Par rapport aux majorités, le PS, le CDH, Défi et le MR ont déjà annoncé la couleur pour 2019. Le PTB s’en moque-t-il ?
Notre but, c’est d’appliquer une politique de gauche, de rupture. Di Rupo nous fait croire qu’il veut une politique de gauche. Quand il dit "Les gouffres d’aujourd’hui sont les petits trous de demain" (évoquant les relations entre PS et MR - NdlR), il est brillant. Il justifie déjà son futur rapprochement avec la droite. Selon nous, il faut une vraie rupture. Il faut sortir l’Énergie de l’économie de marché pour y investir massivement.
Vous voulez mettre en place un régime comme celui du Venezuela ?
Nous n’avons jamais dit que le Venezuela était un modèle. Il y a des problèmes là-bas, notamment sur la non-diversification de l’économie qui reste trop dépendante de la vente de pétrole. Il y a aussi de graves problèmes de corruption et de bureaucratie. Mais il ne faut pas oublier que les USA mettent une grosse pression sur ces pays. Il y a du boycott économique. Le Venezuela est-il un modèle pour la Belgique ? Non. Est-ce que nous idéalisons leur révolution ? Non.
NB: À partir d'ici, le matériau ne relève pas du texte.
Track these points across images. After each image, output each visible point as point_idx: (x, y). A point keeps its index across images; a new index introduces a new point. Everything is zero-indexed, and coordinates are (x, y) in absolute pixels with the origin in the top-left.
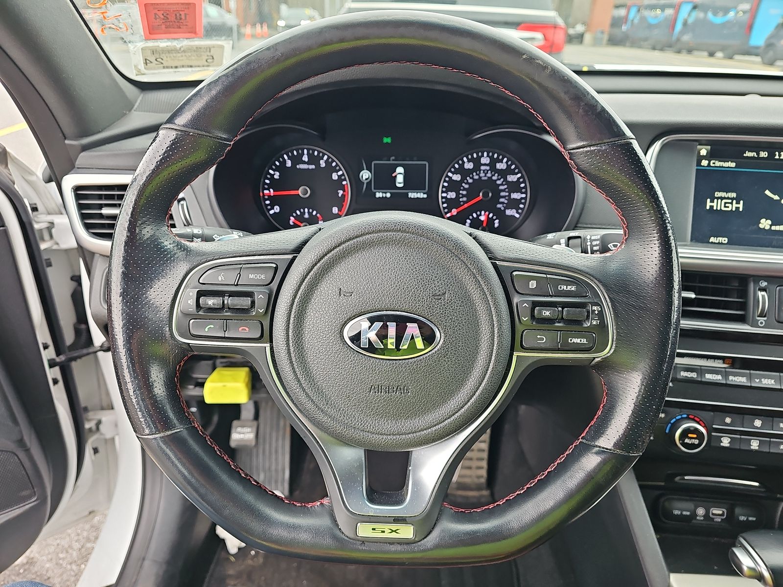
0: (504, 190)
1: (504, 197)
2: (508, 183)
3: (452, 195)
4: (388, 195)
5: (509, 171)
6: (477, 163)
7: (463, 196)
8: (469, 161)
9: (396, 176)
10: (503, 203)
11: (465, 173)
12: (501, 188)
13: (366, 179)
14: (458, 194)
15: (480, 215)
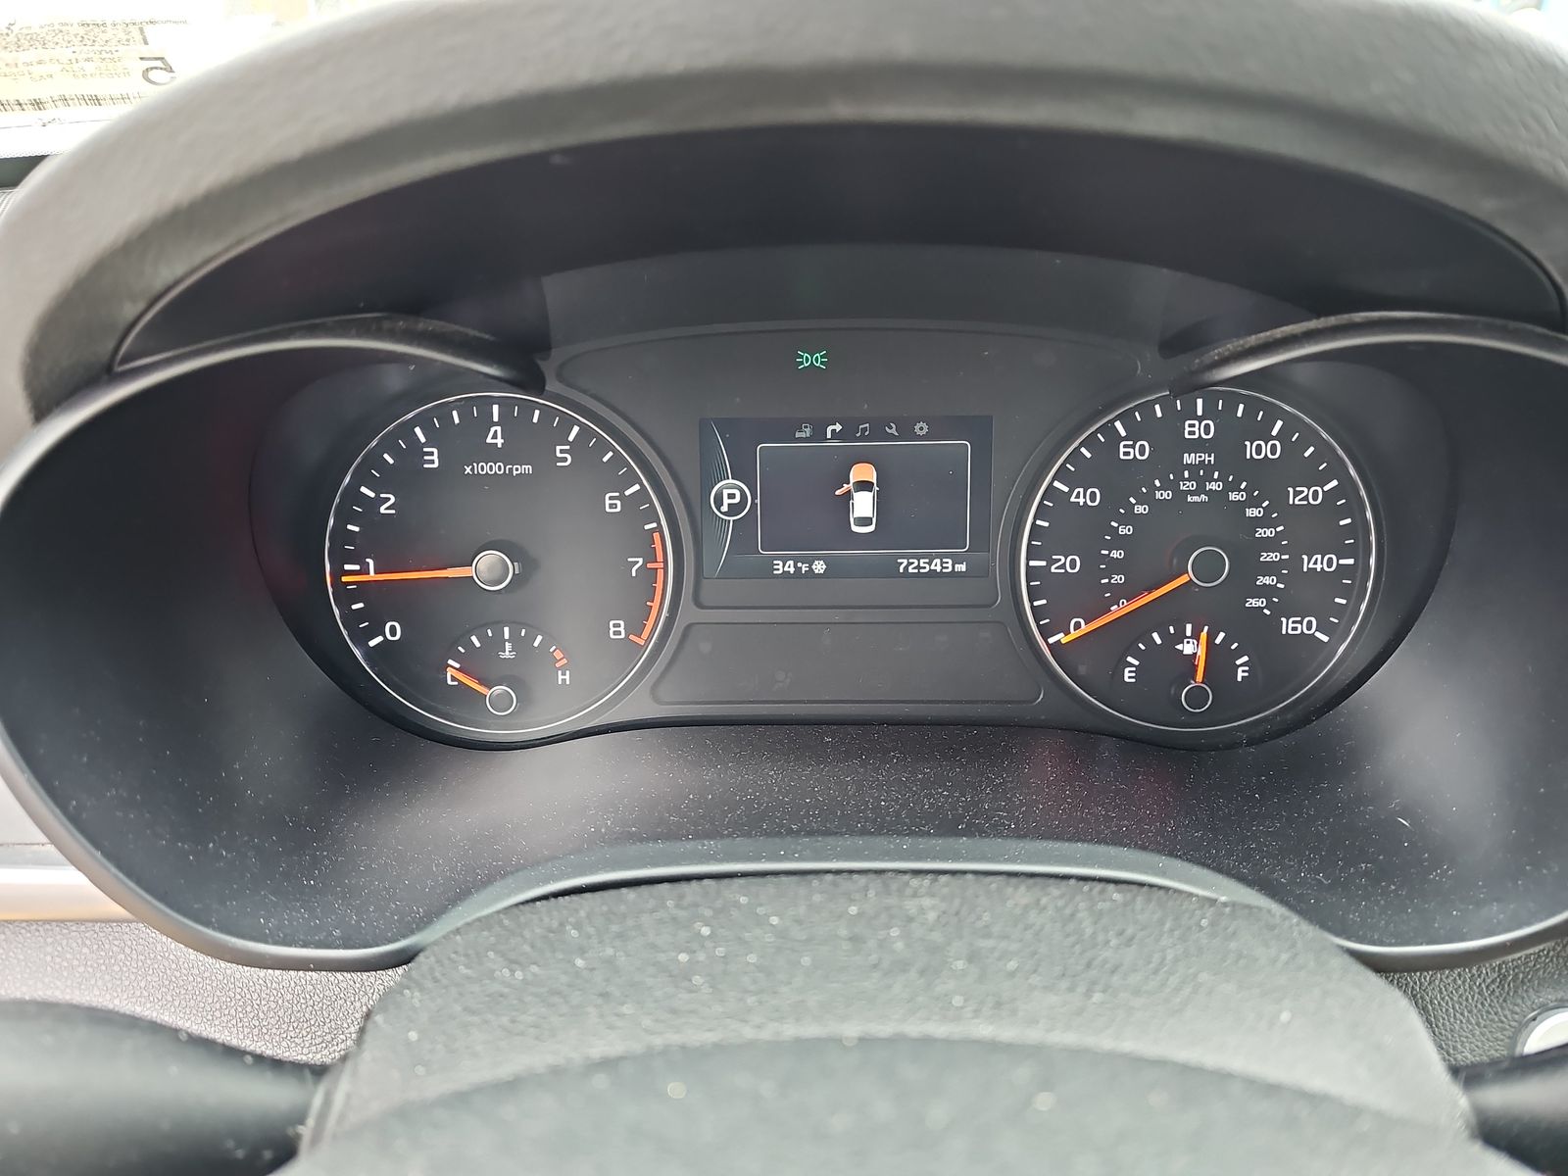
0: (1270, 544)
1: (1270, 569)
2: (1291, 514)
3: (1068, 564)
4: (819, 567)
5: (1295, 469)
6: (1169, 443)
7: (1115, 566)
8: (1133, 435)
9: (848, 495)
10: (1266, 592)
11: (1117, 480)
12: (1265, 533)
13: (734, 509)
14: (1091, 560)
15: (1181, 637)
Vous proposez un nouveau communisme ?
Nous sommes dans un pays avec de grands moyens technologiques. La classe ouvrière a pu recevoir une scolarité poussée. Il y a chez nous une tradition de lutte et de droits démocratiques. Les pays où il y a eu des révolutions étaient des pays du tiers-monde. La question que nous nous posons concerne le parlementarisme. A-t-il assez de pouvoir démocratique pour reprendre le vrai pouvoir aux lobbys ? Je dis non. Les moyens sont la mobilisation du peuple, les manifestations, les pétitions, les comités de quartier, les organisations syndicales, etc.
L’histoire montre que le renversement d’un système peut générer des violences.
Tout dépend de la manière de réagir de l’ establishment.
Le mouvement flamand extrême, Schild en Vrienden, invite certains de ses membres à s’armer contre les gauchistes.
On voit dans l’histoire que lorsque la contestation ouvrière devient trop forte, la réaction met sur pied des milices.
Que ferez-vous face à des milices ?
J’espère bien que la police protégera le mouvement ouvrier. On est quand même encore dans un État de droit.
Le mouvement ouvrier doit s’armer ?
Non. Jamais nous ne mettrons la violence à l’ordre du jour.
En Europe, une droite populiste s’unit. Ça vous fait peur ?
Oui, parce que c’est comme cela qu’on divise le peuple. En accusant les migrants dans ce cas-ci. C’est ce qu’ont toujours fait les différents types de fascismes. Ce qui est terrible, c’est qu’on cherche à criminaliser aussi le mouvement de gauche.